I wouldn't blame you for thinking that someone must be out there killing songwriters. After all, only mere hours after the announcement regarding Jerry Leiber, word came over that Nick Ashford had also died.
Unlike all those hack organizations where they keep their obits on file just in case, we here at List of the Day do no such thing. We're like a fine dining restaurant where everything is made to order. You sit around waiting a bit longer and the meal eventually shows up on a big fancy plate with a sprig of parsley strategically placed over the on-closer-inspection smaller-than-expected entrée, but we specialize in a niche clientele. You people are cultured.
Nick Ashford was one half of the songwriting team, Ashford and Simpson. Valerie Simpson was his wife and the two were inducted into the Songwriters Hall of Fame in 2002.
While they had several hits for themselves, they were best known for writing hits for other folks.
So here are ten that we need to remember if we want to do Nick Ashford right!
You'll have to remember the others on your own dime!
10) Ashford and Simpson - "Solid": "Solid" was the duo's biggest hit. Of course, in a perfect world, they'd be better remembered for "Don't Cost You Nothing" or "Found a Cure" or something they handed over to other artists such as any of the following.
9) Diana Ross - "Reach Out and Touch (Somebody's Hand)": Parenthetical soul? Right ON! A&S (not the old department store) wrote a slew of tunes for all the top names in soul music.

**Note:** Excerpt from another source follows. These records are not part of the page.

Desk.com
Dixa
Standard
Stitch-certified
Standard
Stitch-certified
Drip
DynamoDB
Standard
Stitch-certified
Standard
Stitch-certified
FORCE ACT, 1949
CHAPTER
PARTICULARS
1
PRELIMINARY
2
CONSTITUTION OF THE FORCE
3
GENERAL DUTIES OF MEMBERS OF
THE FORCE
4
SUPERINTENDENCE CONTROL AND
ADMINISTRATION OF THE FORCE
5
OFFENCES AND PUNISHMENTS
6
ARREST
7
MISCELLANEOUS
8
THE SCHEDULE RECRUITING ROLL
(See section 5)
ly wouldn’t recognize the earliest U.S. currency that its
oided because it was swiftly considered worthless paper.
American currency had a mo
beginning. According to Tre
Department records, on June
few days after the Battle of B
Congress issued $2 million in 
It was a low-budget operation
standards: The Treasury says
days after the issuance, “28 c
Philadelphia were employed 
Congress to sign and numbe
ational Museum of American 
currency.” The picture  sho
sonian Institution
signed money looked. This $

This list is starting out heavy and will get heavier.
8) Chaka Khan - "I'm Every Woman": This would also be covered by Whitney Houston for the soundtrack to The Bodyguard, an album that sold more copies than there are people. As long as A&S didn't get screwed on the business end, they likely could've bought an island with the royalties from this song. Or at least a house so big, they'd never know when the other one was home!

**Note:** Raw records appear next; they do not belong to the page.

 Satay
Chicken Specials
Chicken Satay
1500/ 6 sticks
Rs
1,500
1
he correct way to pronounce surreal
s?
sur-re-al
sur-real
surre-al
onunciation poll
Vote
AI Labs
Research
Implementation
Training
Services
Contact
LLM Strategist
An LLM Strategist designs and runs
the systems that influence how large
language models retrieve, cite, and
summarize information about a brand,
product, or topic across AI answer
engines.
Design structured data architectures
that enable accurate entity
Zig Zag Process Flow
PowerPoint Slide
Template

7) The Dynamic Superiors - "Shoe Shoe Shine": Here's a Motown group you don't hear much about, since they didn't get their recording contract until 1974 when Motown was no longer in its classic period. "Shoe Shoe Shine" was a hit in 1975, right before people stopped getting their shoes shined and started buying sneakers!
6) The Brothers Johnson - "Ride-O-Rocket": Featuring George "Lightnin' Licks" Johnson and Louis E. "Thunder Thumbs" Johnson, the Brothers were awesome with their titles. Tracks like "Get the Funk Out Ma Face," "Ain't We Funkin' Now" and "Kick It to the Curb" surely make you want to hear them. But A&S gave them the modest 1978 hit "Ride-O-Rocket," which sounds like something straight out of the Framed blog here at Y! Music.

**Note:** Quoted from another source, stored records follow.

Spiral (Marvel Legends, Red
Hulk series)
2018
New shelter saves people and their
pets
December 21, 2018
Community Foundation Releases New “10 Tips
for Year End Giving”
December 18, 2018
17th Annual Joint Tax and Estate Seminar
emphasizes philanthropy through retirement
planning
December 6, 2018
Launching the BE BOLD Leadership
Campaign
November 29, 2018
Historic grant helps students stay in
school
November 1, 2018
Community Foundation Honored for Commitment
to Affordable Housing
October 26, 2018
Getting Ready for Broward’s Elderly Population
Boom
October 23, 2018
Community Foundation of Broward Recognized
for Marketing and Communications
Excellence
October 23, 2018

5) Smokey Robinsons and the Miracles - "Who's Gonna Take the Blame": When people die, you learn things about them you never knew. And I don't just mean lots of dirt that people would never say if said dead person were alive. According to the New York Times obituary (and they do write awesome obits!), A&S were responsible for this Smokey R. track. I'd never thought about it before, since I always assumed Smokey wrote most of their tunes. It pays to read!
4) Gladys Knight and the Pips - "Landlord": Serious question: in this downloadable age where album and songwriting credits are a thing of the past, how will anyone know who wrote what? Will everyone scour the Internet just to learn this stuff? You're supposed to instinctively know something!
2) Ray Charles - "Let's Go Get Stoned": Again, you write a song for Ray Charles and you likely figure you can die happy. And I sure hope Nick Ashford died happy. (Though dying from complications of throat cancer isn't likely to make anyone happy.)
1) Marvin Gaye and Tammi Terrell - "Ain't No Mountain High Enough": Had Ashford and Simpson never written another song other than this one, their legacy would've been, well, solid! (you like that? I didn't even plan that.)